Maybe there’s truth to the saying “everything old is new again.”

Only this time, the new stuff seems to be much, much cooler.

Tuesday, September 3, 2013

Down the shore…without the drive (or the shore)



Whether you say you’re going “to the beach” or “down the shore,” you probably mean some large expanse of sandy ground near an even larger expanse of water. 

This summer, the beach took on completely new meanings in places not terribly near the sea.

Take Paris, for example. Yes, Paris. That city far, far from sea or bay or channel. It’s basically landlocked, except for the Seine River.

In 2002, the mayor of Paris began a novel experiment that has lasted to this day. For four weeks each summer, from 8:00 am till midnight, people in the city are treated to a Seine-side holiday.

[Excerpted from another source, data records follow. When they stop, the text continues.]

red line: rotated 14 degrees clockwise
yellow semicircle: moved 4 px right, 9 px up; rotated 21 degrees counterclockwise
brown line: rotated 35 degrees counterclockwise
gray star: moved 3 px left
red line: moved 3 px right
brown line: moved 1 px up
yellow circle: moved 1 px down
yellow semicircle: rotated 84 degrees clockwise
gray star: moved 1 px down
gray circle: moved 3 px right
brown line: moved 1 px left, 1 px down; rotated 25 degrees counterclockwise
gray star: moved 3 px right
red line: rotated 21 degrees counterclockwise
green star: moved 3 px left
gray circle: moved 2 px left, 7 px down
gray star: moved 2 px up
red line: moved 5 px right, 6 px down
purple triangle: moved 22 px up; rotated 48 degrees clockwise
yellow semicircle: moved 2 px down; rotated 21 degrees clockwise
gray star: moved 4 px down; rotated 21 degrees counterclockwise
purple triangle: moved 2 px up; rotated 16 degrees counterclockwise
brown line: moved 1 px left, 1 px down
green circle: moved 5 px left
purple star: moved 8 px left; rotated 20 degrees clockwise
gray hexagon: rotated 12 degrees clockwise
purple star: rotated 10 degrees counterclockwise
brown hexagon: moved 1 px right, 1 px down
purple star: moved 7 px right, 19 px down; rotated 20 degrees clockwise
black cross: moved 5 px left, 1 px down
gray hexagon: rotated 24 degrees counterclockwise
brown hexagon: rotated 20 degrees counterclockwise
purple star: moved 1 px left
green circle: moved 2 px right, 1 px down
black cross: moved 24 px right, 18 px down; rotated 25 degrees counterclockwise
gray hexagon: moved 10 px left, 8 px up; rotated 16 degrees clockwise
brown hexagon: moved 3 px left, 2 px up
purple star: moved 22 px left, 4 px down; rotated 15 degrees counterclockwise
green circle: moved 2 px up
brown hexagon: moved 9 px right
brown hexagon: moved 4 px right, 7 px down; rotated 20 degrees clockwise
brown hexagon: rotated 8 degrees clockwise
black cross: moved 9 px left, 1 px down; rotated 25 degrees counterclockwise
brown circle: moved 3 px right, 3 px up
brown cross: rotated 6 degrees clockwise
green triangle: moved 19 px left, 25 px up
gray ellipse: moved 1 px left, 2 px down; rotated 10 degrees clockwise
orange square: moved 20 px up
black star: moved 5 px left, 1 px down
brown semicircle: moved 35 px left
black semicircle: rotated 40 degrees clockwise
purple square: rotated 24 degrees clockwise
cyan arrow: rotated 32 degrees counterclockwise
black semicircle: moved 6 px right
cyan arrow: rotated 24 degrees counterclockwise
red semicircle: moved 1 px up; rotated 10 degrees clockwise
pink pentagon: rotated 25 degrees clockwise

The Paris Plages (Paris Beaches) are for those who flock to or can’t leave the city during late summer. The banks of the Seine become a pedestrian walkway, with sand beaches, deckchairs, recreational areas, refreshment stands, and above-ground pools (because you can’t swim in the Seine – and, really, who would want to).

Since then, other European cities have followed suit.

Berlin opens beach bars on the Spree, where “[p]alm trees, swimming pools and canopied beach chairs stand in the middle of the city.”

In the U.K., there’s the Bristol urban beach, Birmingham’s urban beach in nearby Northfield, and the Nottingham Riviera, among others.

Now the trend has jumped the pond, and “urban beaches” are hitting home. Not just in the U.S., but right in my backyard of Philadelphia.

For the first time this year, Philadelphia opened a pop-up beach on the Benjamin Franklin Parkway.

The site, about the size of a football field, was open from July 19 through August 18, allowing kids to dig in the sand at Eakins Oval, with the iconic Art Museum as a backdrop.

These pop-up, urban oases are a refreshing concept.

Even without the roar of the surf in the background, they bring a little bit of beach bliss to those in a hot town. Summer in the city.